*** Text section Section Begins ***
The church does not record members' racial or ethnic backgrounds, but experts estimate that black Mormons number 5,000 to 10,000 in the United States, up from almost none 30 years ago. The church says 130,000 people belong to its Spanish-speaking congregations, up from 92,600 in 1995. The Broad and Wyoming location includes a Spanish-speaking service, and attendance at that has grown from 60 to about 110 since the building opened earlier this year.

Mormons count 12 million members around the world, 5.5 million in the United States, so the minority figures are small.

"There is a kind of changing face of the LDS Church because of its continuing commitment to work in the inner cities," said Melvyn Hammarberg, an associate professor of anthropology at the University of Pennsylvania who has studied the Mormons.

The growth in minority representation in the Mormon Church comes after many years of racial exclusion.

The church's founder, Joseph Smith Jr., is believed to have ordained a black man, Elijah Abel, in 1836. But his successor, Brigham Young, decreed that black men were not worthy of being priests. While in most churches the priesthood involves a select group, in the Mormon Church it is a prerequisite for full membership for men.

In 1978, church leaders in Salt Lake City had what Mormons call a revelation, which church members say came directly from God. The revelation proclaimed that "all worthy men... without regard for race or color" could be ordained for the priesthood.

Some members say the church needs to go further, repudiating old beliefs.

"If the church would apologize, it would do wonders for proselytizing among blacks," said Darron Smith, a black Mormon and author of Black and Mormon. Other church organizations, he noted, have apologized for racist histories.

Smith joined the church as a teen in 1980 because he liked the answers it offered about family and the afterlife. Church members also were very friendly, he said. But when he has criticized the church's previous attitudes toward blacks, white Mormons often brought up old teachings to justify the onetime ban on black priests.

"This is systemic," Smith said. "This is a part of how people have learned to understand these issues."

Church officials said they emphasize the importance of diversity and the dangers of discrimination in current teachings.
*** Text section Section Ends ***
*** Exercise data Section Begins ***
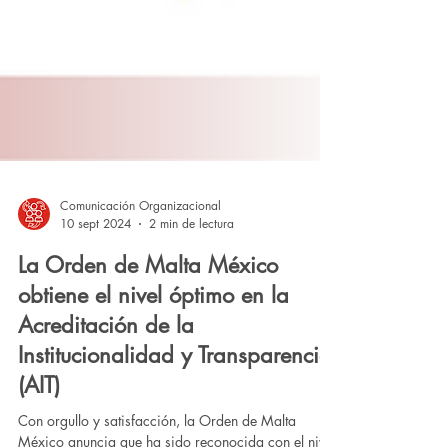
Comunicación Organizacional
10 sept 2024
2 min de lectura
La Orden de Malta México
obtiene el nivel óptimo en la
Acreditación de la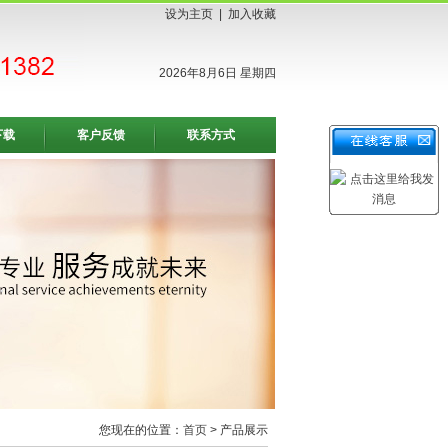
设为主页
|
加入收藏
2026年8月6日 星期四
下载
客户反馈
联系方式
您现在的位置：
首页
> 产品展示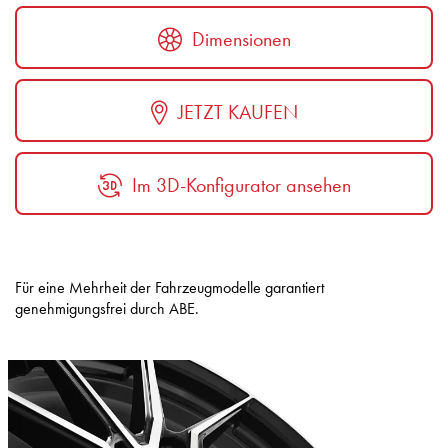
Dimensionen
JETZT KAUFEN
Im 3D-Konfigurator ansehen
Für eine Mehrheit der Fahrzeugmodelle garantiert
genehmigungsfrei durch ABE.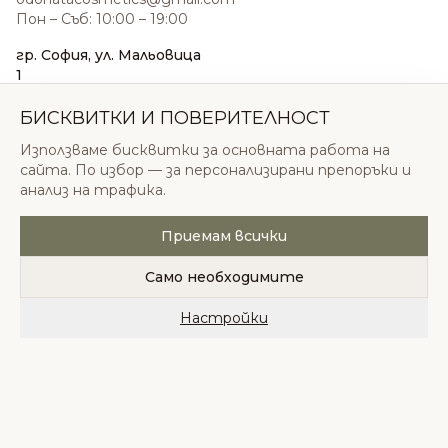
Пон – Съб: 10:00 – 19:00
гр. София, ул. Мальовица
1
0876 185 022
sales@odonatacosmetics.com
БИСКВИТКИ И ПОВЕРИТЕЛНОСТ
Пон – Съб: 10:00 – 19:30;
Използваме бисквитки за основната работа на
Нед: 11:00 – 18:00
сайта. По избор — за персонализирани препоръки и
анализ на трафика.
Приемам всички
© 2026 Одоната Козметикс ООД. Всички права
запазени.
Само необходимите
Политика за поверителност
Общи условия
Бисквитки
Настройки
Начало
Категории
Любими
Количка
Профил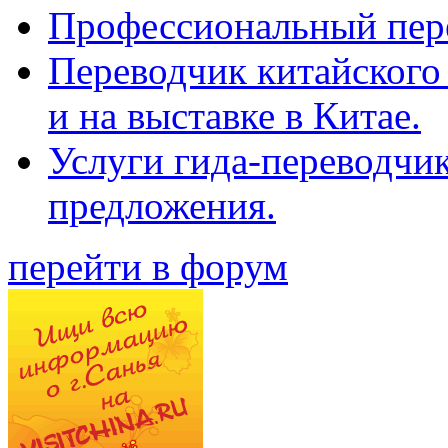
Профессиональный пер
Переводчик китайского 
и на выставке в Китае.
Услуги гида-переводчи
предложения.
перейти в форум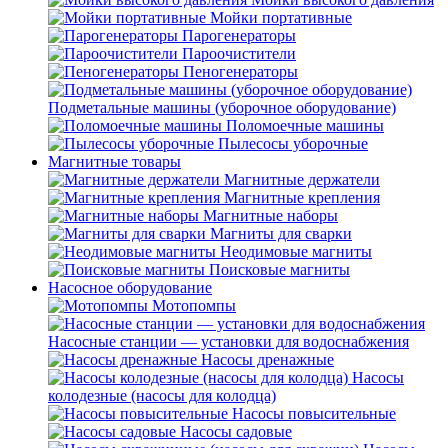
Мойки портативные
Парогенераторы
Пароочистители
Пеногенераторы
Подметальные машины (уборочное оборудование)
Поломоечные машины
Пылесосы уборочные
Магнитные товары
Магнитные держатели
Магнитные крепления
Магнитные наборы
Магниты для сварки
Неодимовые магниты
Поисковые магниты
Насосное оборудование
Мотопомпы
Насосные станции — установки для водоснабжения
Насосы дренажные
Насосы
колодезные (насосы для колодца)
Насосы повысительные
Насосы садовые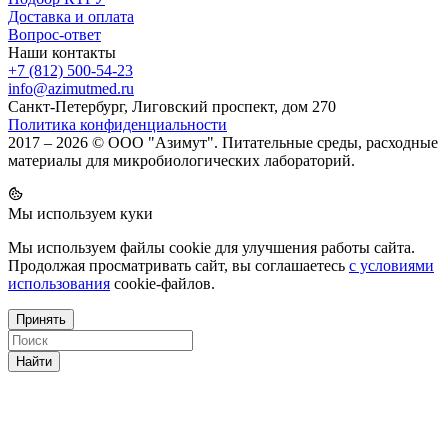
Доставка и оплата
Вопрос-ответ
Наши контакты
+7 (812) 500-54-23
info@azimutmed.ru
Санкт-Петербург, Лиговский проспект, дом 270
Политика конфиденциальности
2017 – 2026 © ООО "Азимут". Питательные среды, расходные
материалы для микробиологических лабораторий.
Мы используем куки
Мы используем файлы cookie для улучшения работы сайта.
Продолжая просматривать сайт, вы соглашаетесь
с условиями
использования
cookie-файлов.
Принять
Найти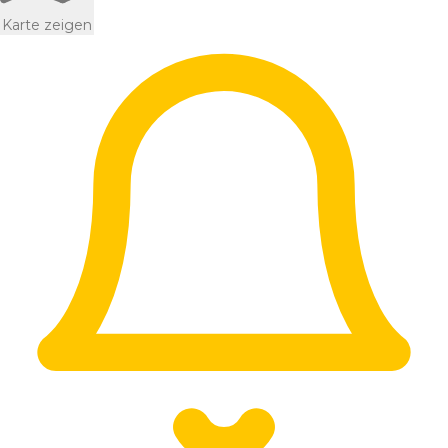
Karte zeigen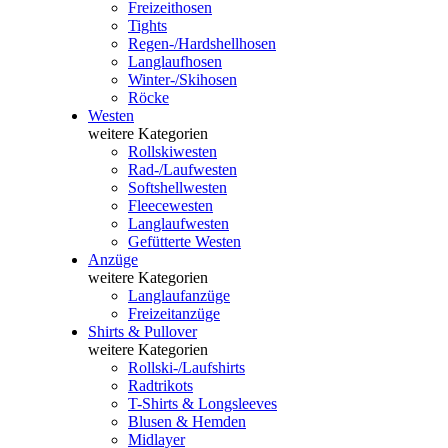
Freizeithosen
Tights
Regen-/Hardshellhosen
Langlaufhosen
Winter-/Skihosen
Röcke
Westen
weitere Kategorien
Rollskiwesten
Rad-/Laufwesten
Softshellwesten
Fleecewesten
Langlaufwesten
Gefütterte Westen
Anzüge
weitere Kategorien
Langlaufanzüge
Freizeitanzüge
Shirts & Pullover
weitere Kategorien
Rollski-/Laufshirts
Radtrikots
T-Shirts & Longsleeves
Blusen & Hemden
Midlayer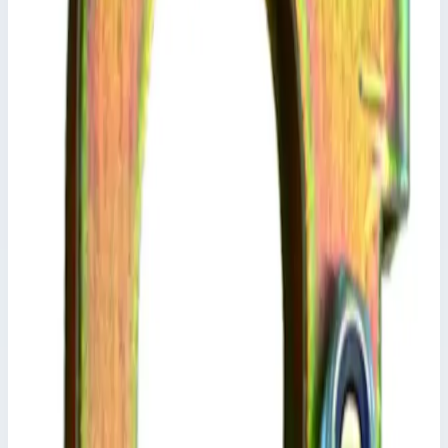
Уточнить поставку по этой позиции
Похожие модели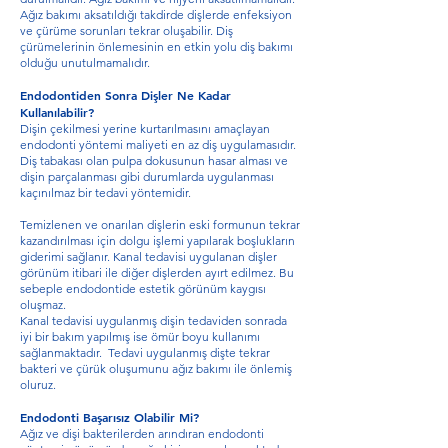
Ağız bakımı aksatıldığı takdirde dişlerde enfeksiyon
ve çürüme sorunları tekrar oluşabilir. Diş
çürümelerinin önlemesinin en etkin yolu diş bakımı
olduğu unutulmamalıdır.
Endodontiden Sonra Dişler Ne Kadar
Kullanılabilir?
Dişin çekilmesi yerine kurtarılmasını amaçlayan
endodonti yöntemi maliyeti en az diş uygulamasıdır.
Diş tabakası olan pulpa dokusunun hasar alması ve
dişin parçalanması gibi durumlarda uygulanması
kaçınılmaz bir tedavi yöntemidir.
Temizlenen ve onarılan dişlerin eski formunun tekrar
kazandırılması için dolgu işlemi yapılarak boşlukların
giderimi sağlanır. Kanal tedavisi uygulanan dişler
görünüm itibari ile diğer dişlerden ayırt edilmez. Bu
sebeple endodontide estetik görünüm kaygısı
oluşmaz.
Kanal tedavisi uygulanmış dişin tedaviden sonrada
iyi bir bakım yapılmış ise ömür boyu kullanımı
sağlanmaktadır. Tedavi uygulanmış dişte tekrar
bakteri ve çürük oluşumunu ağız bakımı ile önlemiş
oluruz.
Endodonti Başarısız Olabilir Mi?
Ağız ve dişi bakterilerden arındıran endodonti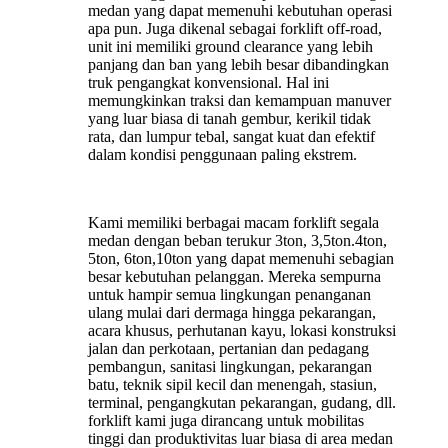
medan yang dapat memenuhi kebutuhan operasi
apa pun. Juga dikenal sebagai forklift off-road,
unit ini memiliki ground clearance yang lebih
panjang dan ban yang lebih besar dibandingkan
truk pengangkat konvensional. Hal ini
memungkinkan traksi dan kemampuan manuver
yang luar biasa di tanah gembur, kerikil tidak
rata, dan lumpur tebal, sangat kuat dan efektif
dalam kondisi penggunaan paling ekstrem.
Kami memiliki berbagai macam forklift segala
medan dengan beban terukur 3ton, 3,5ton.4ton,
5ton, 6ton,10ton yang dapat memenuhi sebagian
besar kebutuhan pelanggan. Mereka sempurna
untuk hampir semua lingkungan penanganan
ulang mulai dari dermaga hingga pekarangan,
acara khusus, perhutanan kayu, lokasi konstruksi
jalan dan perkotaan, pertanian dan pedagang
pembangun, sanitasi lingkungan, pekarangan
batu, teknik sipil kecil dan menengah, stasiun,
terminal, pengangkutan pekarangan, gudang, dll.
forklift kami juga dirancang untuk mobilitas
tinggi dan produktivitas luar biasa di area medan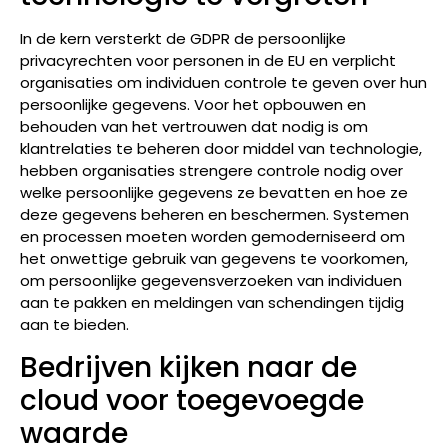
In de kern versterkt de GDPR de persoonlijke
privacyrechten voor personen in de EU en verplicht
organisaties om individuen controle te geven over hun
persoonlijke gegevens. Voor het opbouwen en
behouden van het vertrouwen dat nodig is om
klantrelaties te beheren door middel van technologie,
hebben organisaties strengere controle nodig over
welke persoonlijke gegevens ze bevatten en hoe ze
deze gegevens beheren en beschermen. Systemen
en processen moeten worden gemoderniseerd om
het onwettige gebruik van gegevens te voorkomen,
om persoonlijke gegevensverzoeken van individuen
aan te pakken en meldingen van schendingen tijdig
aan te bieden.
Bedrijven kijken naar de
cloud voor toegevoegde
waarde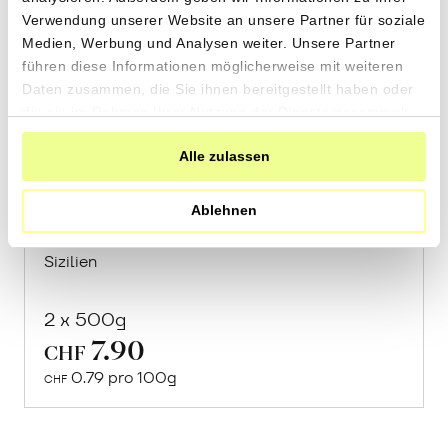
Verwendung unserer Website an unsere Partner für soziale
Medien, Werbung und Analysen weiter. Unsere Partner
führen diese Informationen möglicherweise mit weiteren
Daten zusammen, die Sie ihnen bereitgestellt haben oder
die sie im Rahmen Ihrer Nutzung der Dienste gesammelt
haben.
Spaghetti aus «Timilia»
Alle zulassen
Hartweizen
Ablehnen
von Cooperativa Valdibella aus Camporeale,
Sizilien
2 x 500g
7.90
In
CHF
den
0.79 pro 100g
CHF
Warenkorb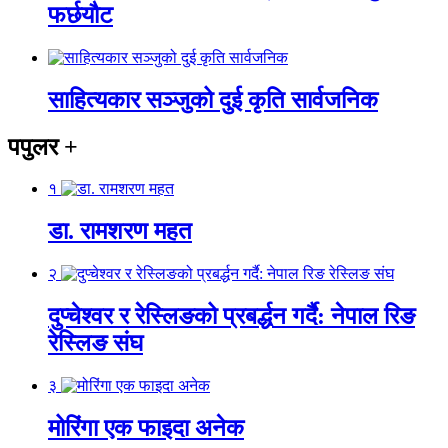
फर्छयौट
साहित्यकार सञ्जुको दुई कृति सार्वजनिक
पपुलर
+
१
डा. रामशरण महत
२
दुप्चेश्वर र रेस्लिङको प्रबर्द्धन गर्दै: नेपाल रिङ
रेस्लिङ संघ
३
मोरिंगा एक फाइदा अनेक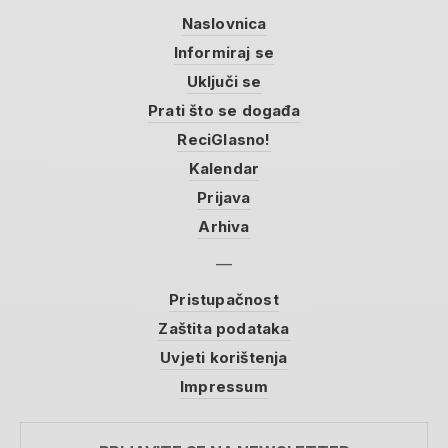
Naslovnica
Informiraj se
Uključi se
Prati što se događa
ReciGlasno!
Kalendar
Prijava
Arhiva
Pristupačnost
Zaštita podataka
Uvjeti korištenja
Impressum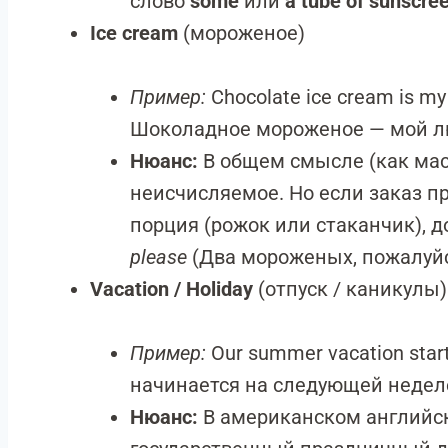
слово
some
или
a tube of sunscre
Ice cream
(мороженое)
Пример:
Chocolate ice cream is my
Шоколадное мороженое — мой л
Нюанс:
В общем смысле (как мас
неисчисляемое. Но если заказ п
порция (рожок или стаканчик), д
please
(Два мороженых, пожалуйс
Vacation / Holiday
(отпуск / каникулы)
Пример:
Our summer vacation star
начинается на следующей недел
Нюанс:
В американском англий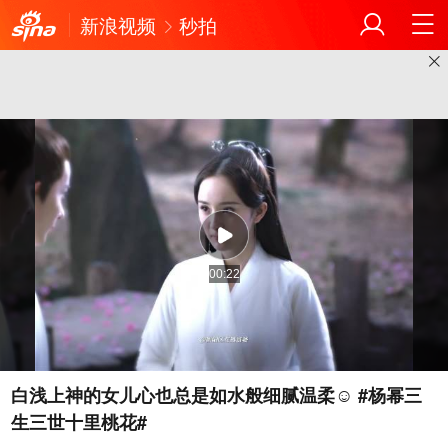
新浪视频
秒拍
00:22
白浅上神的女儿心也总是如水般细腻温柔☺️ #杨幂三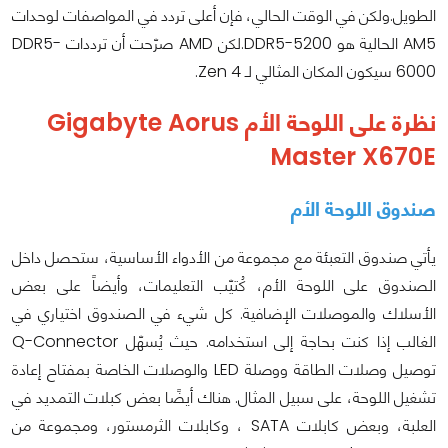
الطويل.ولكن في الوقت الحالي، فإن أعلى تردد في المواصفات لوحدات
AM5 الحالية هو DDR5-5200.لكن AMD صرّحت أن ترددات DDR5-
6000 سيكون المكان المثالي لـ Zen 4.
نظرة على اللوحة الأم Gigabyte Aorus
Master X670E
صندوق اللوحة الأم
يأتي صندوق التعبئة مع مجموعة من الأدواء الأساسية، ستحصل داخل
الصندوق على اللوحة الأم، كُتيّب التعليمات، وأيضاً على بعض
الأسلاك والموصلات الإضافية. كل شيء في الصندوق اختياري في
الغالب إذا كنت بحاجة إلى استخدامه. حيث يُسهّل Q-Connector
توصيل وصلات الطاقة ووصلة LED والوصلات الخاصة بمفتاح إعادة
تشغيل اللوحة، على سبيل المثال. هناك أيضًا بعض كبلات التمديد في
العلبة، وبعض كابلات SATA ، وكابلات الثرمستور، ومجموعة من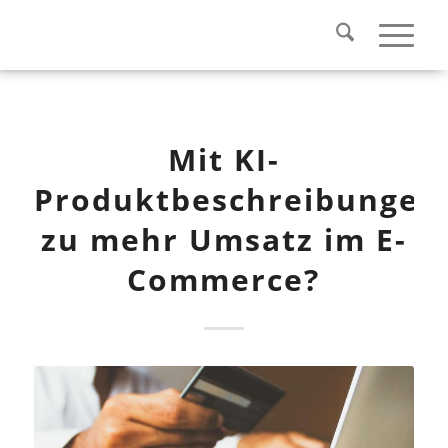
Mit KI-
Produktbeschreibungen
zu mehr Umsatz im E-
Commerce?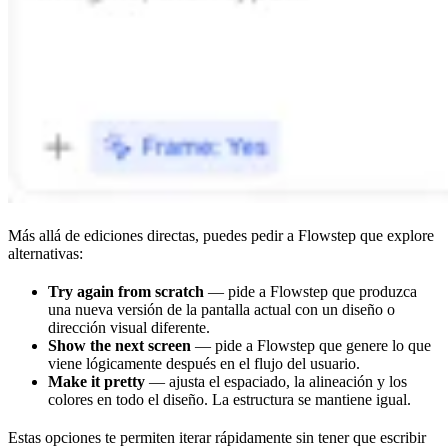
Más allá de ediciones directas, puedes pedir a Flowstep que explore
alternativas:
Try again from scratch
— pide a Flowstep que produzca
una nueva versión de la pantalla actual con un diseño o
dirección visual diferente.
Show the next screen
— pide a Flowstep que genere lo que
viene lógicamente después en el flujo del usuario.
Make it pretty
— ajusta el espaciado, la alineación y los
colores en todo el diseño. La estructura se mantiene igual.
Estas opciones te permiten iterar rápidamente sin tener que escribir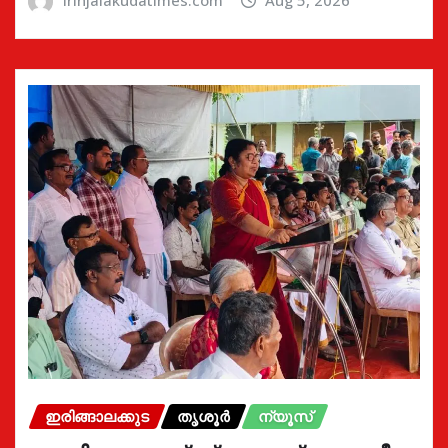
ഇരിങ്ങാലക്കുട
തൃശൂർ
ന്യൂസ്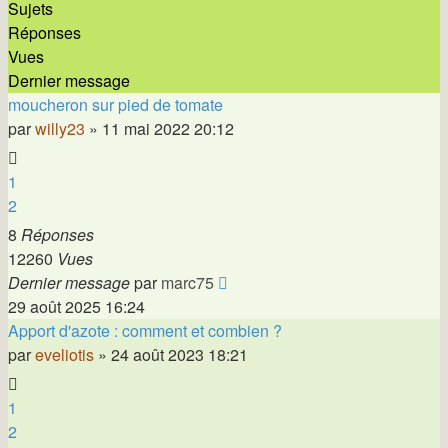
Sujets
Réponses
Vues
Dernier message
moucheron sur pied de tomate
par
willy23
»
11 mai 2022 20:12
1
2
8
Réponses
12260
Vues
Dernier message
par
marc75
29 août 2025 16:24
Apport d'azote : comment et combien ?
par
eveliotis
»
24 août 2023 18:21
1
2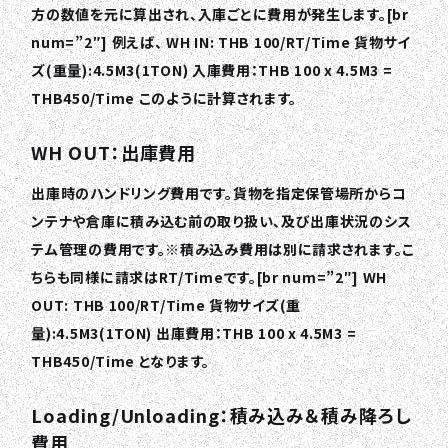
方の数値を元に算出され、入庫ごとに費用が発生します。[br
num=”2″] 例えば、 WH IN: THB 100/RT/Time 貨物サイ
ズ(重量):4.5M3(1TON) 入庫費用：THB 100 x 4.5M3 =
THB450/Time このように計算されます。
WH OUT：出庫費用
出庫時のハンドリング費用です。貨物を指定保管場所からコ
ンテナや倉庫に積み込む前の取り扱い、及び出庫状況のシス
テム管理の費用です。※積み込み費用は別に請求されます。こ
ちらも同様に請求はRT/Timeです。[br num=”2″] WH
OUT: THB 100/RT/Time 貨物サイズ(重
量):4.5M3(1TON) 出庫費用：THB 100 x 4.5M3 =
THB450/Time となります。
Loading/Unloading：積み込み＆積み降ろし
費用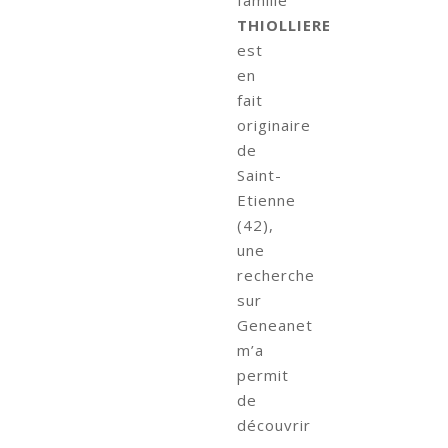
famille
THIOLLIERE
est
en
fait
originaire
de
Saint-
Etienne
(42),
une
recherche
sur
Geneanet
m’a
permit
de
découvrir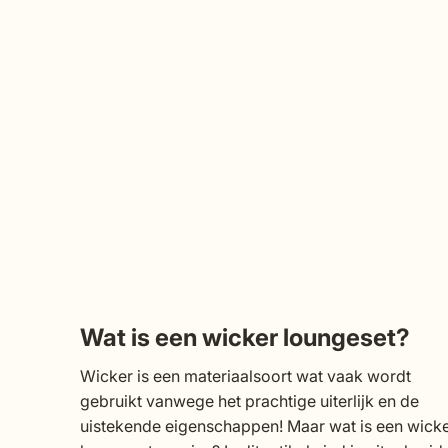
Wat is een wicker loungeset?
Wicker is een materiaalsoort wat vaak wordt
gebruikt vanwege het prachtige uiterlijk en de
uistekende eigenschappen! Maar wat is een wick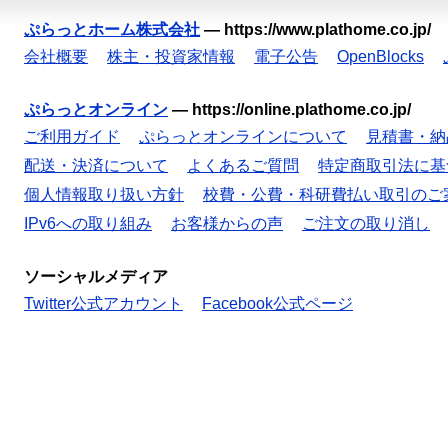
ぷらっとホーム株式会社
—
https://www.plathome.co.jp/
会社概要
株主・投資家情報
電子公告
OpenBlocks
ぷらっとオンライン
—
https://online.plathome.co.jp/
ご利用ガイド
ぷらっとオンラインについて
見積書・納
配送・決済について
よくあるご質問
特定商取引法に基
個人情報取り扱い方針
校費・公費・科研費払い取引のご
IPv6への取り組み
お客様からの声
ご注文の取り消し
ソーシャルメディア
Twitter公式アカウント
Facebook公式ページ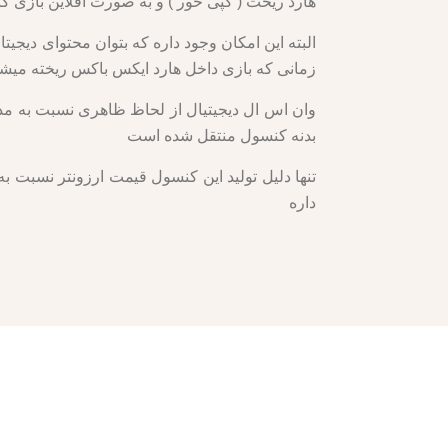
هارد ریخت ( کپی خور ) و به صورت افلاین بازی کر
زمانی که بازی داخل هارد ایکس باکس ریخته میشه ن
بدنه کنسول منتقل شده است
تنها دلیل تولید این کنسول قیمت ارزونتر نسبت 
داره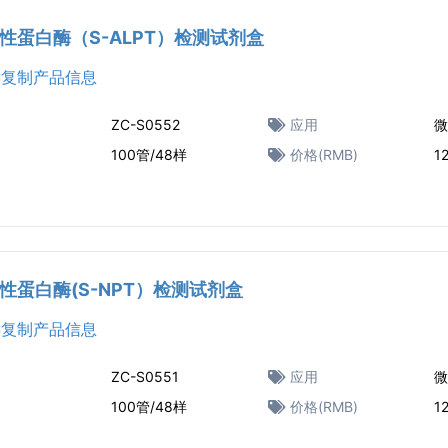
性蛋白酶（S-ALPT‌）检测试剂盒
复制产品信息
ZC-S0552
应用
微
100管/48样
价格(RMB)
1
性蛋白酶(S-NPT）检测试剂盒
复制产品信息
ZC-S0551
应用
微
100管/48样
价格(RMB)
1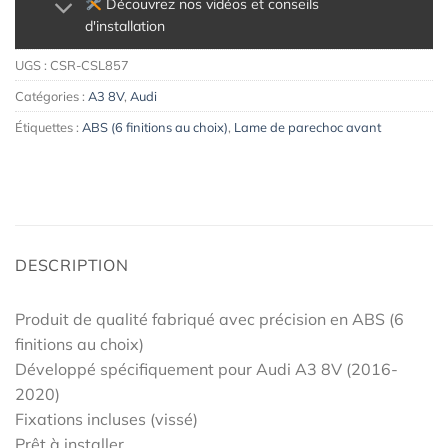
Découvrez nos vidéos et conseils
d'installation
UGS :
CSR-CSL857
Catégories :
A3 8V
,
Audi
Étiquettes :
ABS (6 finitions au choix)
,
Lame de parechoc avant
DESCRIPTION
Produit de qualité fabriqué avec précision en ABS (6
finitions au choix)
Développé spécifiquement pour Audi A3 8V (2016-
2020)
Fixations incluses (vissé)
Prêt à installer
*** Exercise data Section Ends ***
Reproduce the full article on minority membership in the Mormon Church word for word. The entries have no connection to the article on minority membership in the Mormon Church.

The church does not record members' racial or ethnic backgrounds, but experts estimate that black Mormons number 5,000 to 10,000 in the United States, up from almost none 30 years ago. The church says 130,000 people belong to its Spanish-speaking congregations, up from 92,600 in 1995. The Broad and Wyoming location includes a Spanish-speaking service, and attendance at that has grown from 60 to about 110 since the building opened earlier this year.

Mormons count 12 million members around the world, 5.5 million in the United States, so the minority figures are small.

"There is a kind of changing face of the LDS Church because of its continuing commitment to work in the inner cities," said Melvyn Hammarberg, an associate professor of anthropology at the University of Pennsylvania who has studied the Mormons.

The growth in minority representation in the Mormon Church comes after many years of racial exclusion.

The church's founder, Joseph Smith Jr., is believed to have ordained a black man, Elijah Abel, in 1836. But his successor, Brigham Young, decreed that black men were not worthy of being priests. While in most churches the priesthood involves a select group, in the Mormon Church it is a prerequisite for full membership for men.

In 1978, church leaders in Salt Lake City had what Mormons call a revelation, which church members say came directly from God. The revelation proclaimed that "all worthy men... without regard for race or color" could be ordained for the priesthood.

Some members say the church needs to go further, repudiating old beliefs.

"If the church would apologize, it would do wonders for proselytizing among blacks," said Darron Smith, a black Mormon and author of Black and Mormon. Other church organizations, he noted, have apologized for racist histories.

Smith joined the church as a teen in 1980 because he liked the answers it offered about family and the afterlife. Church members also were very friendly, he said. But when he has criticized the church's previous attitudes toward blacks, white Mormons often brought up old teachings to justify the onetime ban on black priests.

"This is systemic," Smith said. "This is a part of how people have learned to understand these issues."

Church officials said they emphasize the importance of diversity and the dangers of discrimination in current teachings.